◆ Aufgabenstellung ◆
Tauschen Sie vom Anfang des Materials bis einschließlich der Zeile mit „tone equalizer: edges“ „developed“ gegen „edited“ aus, und geben Sie nur diese Zeilen sonst unverändert wieder.

◆ Datensätze ◆
= = = = = = =
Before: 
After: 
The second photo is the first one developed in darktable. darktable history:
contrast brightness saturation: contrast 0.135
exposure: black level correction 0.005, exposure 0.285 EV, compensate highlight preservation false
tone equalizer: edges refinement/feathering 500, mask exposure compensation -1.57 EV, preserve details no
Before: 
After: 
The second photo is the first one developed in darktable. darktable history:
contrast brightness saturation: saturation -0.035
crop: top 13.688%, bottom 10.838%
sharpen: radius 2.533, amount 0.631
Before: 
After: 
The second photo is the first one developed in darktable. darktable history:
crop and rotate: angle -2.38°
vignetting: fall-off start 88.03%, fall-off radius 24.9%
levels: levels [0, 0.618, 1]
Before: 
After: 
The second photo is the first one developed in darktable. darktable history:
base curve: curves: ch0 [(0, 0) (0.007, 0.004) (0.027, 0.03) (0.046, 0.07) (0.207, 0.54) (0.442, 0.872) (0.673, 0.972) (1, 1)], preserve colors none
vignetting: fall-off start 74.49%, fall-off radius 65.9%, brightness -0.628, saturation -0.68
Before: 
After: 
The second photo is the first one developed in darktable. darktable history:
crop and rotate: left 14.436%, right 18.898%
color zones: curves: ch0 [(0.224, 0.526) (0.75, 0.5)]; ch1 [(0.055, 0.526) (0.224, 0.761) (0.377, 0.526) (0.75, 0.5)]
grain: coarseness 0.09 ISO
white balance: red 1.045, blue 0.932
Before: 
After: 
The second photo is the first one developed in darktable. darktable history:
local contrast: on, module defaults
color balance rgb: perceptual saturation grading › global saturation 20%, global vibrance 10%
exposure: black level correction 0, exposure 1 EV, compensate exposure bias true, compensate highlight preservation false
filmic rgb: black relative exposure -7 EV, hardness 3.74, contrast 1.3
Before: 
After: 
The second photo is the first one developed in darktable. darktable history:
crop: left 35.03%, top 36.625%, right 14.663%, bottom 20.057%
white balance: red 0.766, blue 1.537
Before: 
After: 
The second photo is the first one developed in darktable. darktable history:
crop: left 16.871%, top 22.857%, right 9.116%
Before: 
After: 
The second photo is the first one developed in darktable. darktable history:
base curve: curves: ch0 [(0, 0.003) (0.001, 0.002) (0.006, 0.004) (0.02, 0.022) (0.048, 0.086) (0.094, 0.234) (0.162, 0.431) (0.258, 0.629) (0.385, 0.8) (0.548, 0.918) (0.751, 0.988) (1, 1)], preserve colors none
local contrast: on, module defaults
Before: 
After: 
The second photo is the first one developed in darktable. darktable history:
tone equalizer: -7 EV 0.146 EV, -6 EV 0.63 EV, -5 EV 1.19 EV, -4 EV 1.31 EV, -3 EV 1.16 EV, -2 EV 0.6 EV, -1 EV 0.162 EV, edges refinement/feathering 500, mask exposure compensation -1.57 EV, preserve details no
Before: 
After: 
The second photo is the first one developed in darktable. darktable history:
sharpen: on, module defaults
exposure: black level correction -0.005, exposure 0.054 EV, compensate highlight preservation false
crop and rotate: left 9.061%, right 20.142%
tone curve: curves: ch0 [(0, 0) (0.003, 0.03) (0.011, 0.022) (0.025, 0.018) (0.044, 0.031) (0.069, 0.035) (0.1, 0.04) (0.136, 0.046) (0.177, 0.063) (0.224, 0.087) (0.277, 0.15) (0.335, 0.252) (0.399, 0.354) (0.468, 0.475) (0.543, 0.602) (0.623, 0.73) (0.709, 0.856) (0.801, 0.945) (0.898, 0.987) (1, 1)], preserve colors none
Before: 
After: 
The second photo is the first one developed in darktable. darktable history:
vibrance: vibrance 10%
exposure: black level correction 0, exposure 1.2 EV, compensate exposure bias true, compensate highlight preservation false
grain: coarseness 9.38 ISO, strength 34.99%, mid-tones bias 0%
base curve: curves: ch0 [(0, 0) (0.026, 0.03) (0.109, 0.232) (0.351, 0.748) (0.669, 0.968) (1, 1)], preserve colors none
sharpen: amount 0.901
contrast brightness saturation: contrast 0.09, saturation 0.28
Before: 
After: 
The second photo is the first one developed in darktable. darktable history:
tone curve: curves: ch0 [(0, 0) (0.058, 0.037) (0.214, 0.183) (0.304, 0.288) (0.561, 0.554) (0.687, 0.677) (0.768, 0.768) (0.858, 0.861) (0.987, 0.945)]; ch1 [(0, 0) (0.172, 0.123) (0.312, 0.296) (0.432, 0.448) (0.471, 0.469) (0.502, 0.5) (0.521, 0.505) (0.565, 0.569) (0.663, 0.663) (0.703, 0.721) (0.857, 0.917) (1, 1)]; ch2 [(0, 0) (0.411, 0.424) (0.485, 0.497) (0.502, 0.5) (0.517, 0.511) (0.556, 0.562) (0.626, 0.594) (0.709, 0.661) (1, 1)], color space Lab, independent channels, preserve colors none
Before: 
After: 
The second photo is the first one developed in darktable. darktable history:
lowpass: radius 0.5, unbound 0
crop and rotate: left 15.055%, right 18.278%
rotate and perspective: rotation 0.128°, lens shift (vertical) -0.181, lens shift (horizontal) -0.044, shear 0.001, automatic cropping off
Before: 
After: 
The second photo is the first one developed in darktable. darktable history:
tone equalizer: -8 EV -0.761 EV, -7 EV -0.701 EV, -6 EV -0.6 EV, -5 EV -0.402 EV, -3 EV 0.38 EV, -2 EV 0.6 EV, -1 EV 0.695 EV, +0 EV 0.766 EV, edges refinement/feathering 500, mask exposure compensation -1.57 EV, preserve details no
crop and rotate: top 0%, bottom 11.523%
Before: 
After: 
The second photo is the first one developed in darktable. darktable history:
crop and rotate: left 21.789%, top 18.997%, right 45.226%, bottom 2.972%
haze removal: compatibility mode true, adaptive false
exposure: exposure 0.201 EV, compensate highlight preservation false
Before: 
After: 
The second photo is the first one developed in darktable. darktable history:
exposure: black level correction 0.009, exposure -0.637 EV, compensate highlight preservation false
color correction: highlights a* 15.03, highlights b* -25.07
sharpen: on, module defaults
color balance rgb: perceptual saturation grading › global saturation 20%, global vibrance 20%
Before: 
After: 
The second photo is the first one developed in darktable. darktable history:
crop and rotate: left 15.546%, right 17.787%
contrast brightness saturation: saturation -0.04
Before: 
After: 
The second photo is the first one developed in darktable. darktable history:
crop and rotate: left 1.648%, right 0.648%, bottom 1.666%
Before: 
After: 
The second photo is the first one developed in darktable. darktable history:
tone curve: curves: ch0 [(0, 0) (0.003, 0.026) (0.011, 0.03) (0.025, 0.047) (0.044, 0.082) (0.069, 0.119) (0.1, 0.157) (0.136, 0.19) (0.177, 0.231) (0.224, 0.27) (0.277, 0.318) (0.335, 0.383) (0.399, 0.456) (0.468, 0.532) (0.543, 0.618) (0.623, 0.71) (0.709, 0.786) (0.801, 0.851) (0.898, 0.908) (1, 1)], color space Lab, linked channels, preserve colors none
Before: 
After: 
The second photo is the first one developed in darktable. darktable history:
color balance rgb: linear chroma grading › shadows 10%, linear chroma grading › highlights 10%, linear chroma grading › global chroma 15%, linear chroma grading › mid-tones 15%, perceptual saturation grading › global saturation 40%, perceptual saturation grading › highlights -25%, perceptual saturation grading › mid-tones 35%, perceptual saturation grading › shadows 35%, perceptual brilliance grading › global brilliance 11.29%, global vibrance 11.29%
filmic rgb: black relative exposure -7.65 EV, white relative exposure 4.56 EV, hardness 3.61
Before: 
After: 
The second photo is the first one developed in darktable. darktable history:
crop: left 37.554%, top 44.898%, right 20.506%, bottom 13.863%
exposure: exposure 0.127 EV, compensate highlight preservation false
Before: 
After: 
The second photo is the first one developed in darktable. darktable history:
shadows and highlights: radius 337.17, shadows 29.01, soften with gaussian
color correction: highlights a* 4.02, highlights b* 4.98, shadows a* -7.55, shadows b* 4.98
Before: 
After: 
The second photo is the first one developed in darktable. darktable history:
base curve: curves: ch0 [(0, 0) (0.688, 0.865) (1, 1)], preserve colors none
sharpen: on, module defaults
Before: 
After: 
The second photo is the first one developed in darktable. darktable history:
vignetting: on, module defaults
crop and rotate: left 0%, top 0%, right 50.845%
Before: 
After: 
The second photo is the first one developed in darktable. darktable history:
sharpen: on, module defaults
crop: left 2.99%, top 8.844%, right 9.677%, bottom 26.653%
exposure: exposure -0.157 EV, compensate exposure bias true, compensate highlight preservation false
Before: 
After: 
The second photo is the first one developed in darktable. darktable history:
= = = = = = =
◆ Ergebnis ◆
Before: 
After: 
The second photo is the first one edited in darktable. darktable history:
contrast brightness saturation: contrast 0.135
exposure: black level correction 0.005, exposure 0.285 EV, compensate highlight preservation false
tone equalizer: edges refinement/feathering 500, mask exposure compensation -1.57 EV, preserve details no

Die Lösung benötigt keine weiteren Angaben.